The study used innovative new software, Uninet, which was developed by co-author Professor Roger Cooke’s group at Delft University of Technology and is freely available for academic users from LightTwist Software. Uninet has previously been used to develop causal risk models for the aviation industry.
The team found that the joint effects of depth and volume are critical, and that injection volume becomes more influential — and more likely to cause earthquakes — at depths where layered sedimentary rocks meet crystalline basement rocks. This is because deeper wells allow easier access for fluids into fractured basement rocks that are much more prone to earthquakes.
Dr Tom Gernon, Associate Professor in Earth Science at the University of Southampton, and co-author on the study, said: “The underlying causes of Oklahoma’s induced earthquakes are an open and complex issue, not least because there are over 10,000 injection wells, with many different operators and operating characteristics, all in an area of complex geology.
“Thanks to an innovative model capable of analysing large and complex data sets, our study establishes for the first time a clear link between seismicity and fluid injection depth.”
The study also shows how raising injection well depths to above the basement rocks in key areas could significantly reduce the annual energy released by earthquakes — thereby reducing the relative likelihoods of larger, damaging earthquakes.
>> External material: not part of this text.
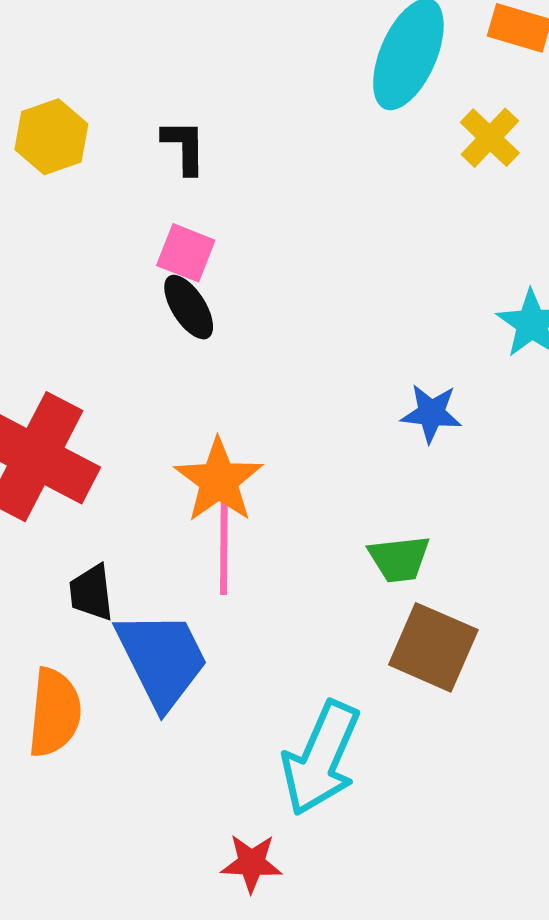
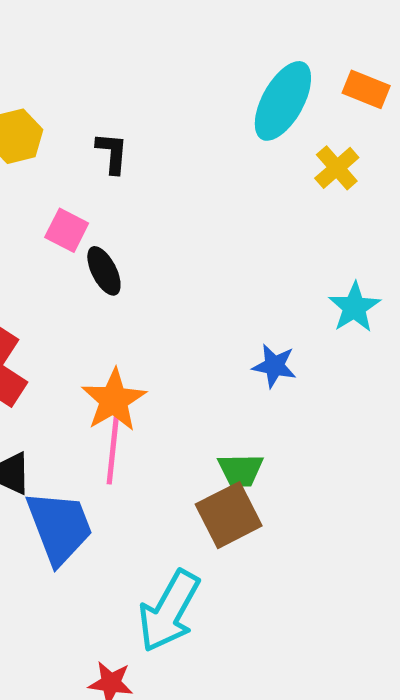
pink square: (186, 253) -> (67, 230), moved
brown square: (433, 647) -> (229, 515), moved, turned 34

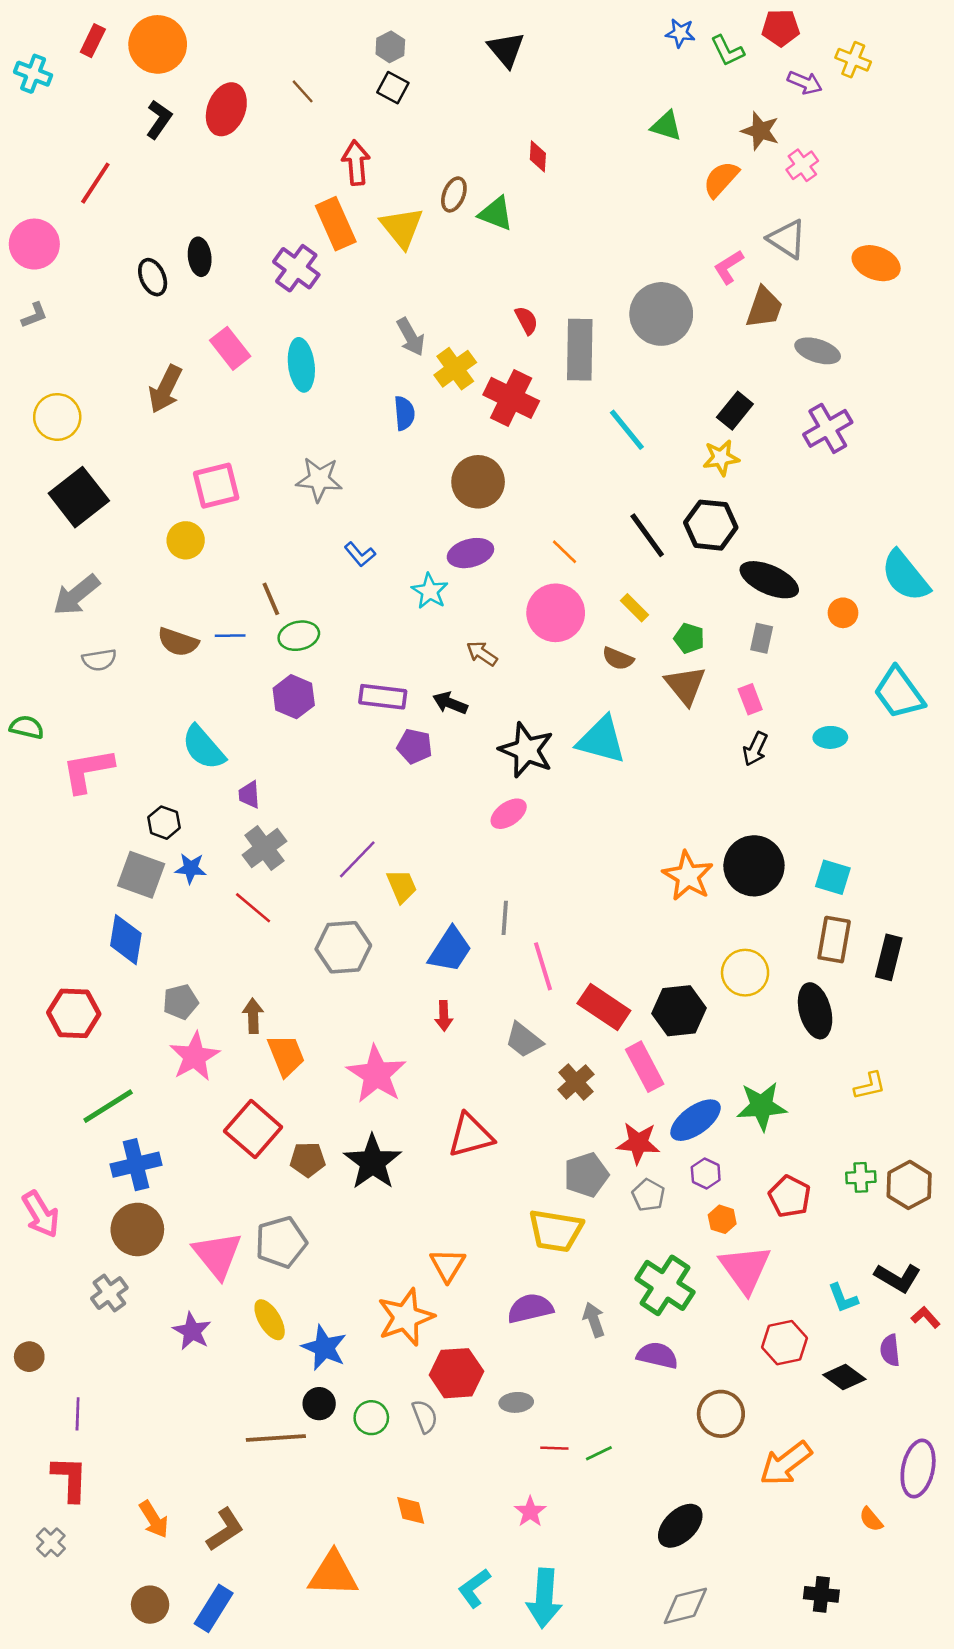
Current regulatory interventions include requiring operators to either reduce injection or raise wells above the basement, often by an unspecified amount.
Professor Willy Aspinall, of the University of Bristol and Aspinall & Associates, who conceived the study, added: “This new diagnostic finding has potential implications for scientists, regulators and civil authorities concerned about induced seismicity, both in the US and internationally. The research addresses a growing need for a broader understanding of how operational, spatial and geologic parameters combine to influence induced seismic risk.
“Our analysis allows regulatory actions to be evaluated on a rational, quantitative basis in terms of seismic effects.”
Thea Hincks and Willy Aspinall were supported in part by the CREDIBLE consortium (NERC Grant NE/J017299/1).